EXTRAIT DU TEXTE:
--------------------

Christophe BONNEUIL : Je ne sais pas pourquoi, j’ai la barre du zoom qui est sûr le haut, à l’endroit où je devrais pouvoir … Tant pis !
Merci à Serge et à toute l’équipe du Comité scientifique, pour cette invitation. Je suis d’autant plus touché que je suis spécialiste du végétal, des savoirs, des façons de connaître, de manipuler, d’optimiser le végétal, mais bon, merci !
Quand on parle d’extinction, de défaunation, de conservation, comme vous le voyez sur cette première diapositive, on est le plus souvent sous le signe de « in the anthropocene » et ce colloque n’y échappe donc pas, dans son titre. Les fonctions d’une telle association sont multiples. Pour certains, cela consiste à considérer l’Anthropocène comme un événement intellectuel récent, celui de la prise de conscience que les activités humaines vont devenir une force géologique, toute la planète porte l’empreinte humaine et donc la nature sauvage n’existe pas. Ils s’autorisent de cet événement intellectuel, de la fin de la nature, pour promouvoir une « new conservation », qui assume une biodiversité plus ordinaire et une conservation plus utilitaire.
Pour d’autres, ce geste d’inscrire des questions de conservation dans l’Anthropocène, consiste à souligner le caractère exceptionnel de la défaunation en cours dans histoire longue de la terre, donc de faire de cette sixième crise d’extinction, un marqueur clé d’un nouvel état du système terre, ou même titre que le dérèglement climatique. Pour d’autres encore, c’est un appel à raisonner les stratégies de conservation à une autre échelle temporelle, non pas dans un économicisme moyen termiste, des services écosystémiques, mais pour un maintien des potentialités évolutives à très long terme. Je pense à un article de Jane LECOMTE et François SARRAZIN.
Le colloque mettra peut-être au jour d’autres usages encore de cette association de l’écologique et géologiques. Moi, ce matin, ce que je vous proposerai, c’est un regard d’histoire environnementale qui essaiera de saisir des mutations dans les rapports entre les sociétés industrielles et le vivant et ses mutations. J’essaierai de les étudier comme des drivers matériels, drivers culturels de l’altération de la biosphère de l’Anthropocène.

--------------------

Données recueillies
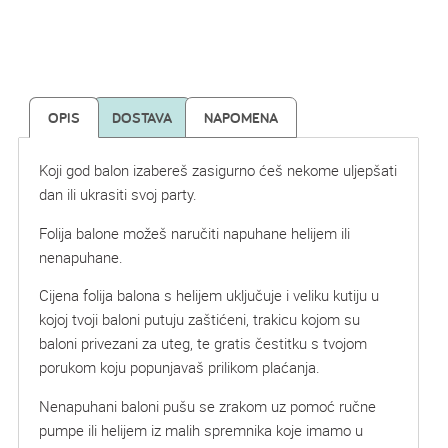
OPIS
DOSTAVA
NAPOMENA
Koji god balon izabereš zasigurno ćeš nekome uljepšati
dan ili ukrasiti svoj party.
Folija balone možeš naručiti napuhane helijem ili
nenapuhane.
Cijena folija balona s helijem uključuje i veliku kutiju u
kojoj tvoji baloni putuju zaštićeni, trakicu kojom su
baloni privezani za uteg, te gratis čestitku s tvojom
porukom koju popunjavaš prilikom plaćanja.
Nenapuhani baloni pušu se zrakom uz pomoć ručne
pumpe ili helijem iz malih spremnika koje imamo u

--------------------

TÂCHE À RÉALISER: Recopiez fidèlement le passage de l'extrait sur l'Anthropocène et la conservation compris entre « Pour d’autres, ce » et « et François SARRAZIN. », ces deux bornes incluses. Répondez en vous appuyant uniquement sur l'extrait.

ESPACE DE RÉPONSE:
Pour d’autres, ce geste d’inscrire des questions de conservation dans l’Anthropocène, consiste à souligner le caractère exceptionnel de la défaunation en cours dans histoire longue de la terre, donc de faire de cette sixième crise d’extinction, un marqueur clé d’un nouvel état du système terre, ou même titre que le dérèglement climatique. Pour d’autres encore, c’est un appel à raisonner les stratégies de conservation à une autre échelle temporelle, non pas dans un économicisme moyen termiste, des services écosystémiques, mais pour un maintien des potentialités évolutives à très long terme. Je pense à un article de Jane LECOMTE et François SARRAZIN.